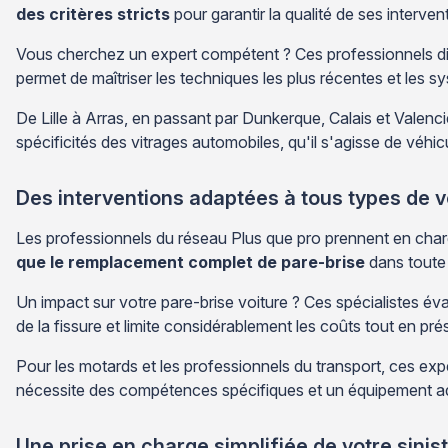
des critères stricts
pour garantir la qualité de ses interven
Vous cherchez un expert compétent ? Ces professionnels dis
permet de maîtriser les techniques les plus récentes et les 
De Lille à Arras, en passant par Dunkerque, Calais et Valenc
spécificités des vitrages automobiles, qu'il s'agisse de véhi
Des interventions adaptées à tous types de 
Les professionnels du réseau Plus que pro prennent en cha
que le remplacement complet de pare-brise
dans toute 
Un impact sur votre pare-brise voiture ? Ces spécialistes év
de la fissure et limite considérablement les coûts tout en pré
Pour les motards et les professionnels du transport, ces exp
nécessite des compétences spécifiques et un équipement a
Une prise en charge simplifiée de votre sinis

_Task to complete_
Extract every line of text from the rows above, character for character and in order. Leave out the pictures.

_Your response_
des critères stricts
pour garantir la qualité de ses interven
Vous cherchez un expert compétent ? Ces professionnels dis
permet de maîtriser les techniques les plus récentes et les 
De Lille à Arras, en passant par Dunkerque, Calais et Valenc
spécificités des vitrages automobiles, qu'il s'agisse de véhi
Des interventions adaptées à tous types de 
Les professionnels du réseau Plus que pro prennent en cha
que le remplacement complet de pare-brise
dans toute 
Un impact sur votre pare-brise voiture ? Ces spécialistes év
de la fissure et limite considérablement les coûts tout en pré
Pour les motards et les professionnels du transport, ces exp
nécessite des compétences spécifiques et un équipement a
Une prise en charge simplifiée de votre sinis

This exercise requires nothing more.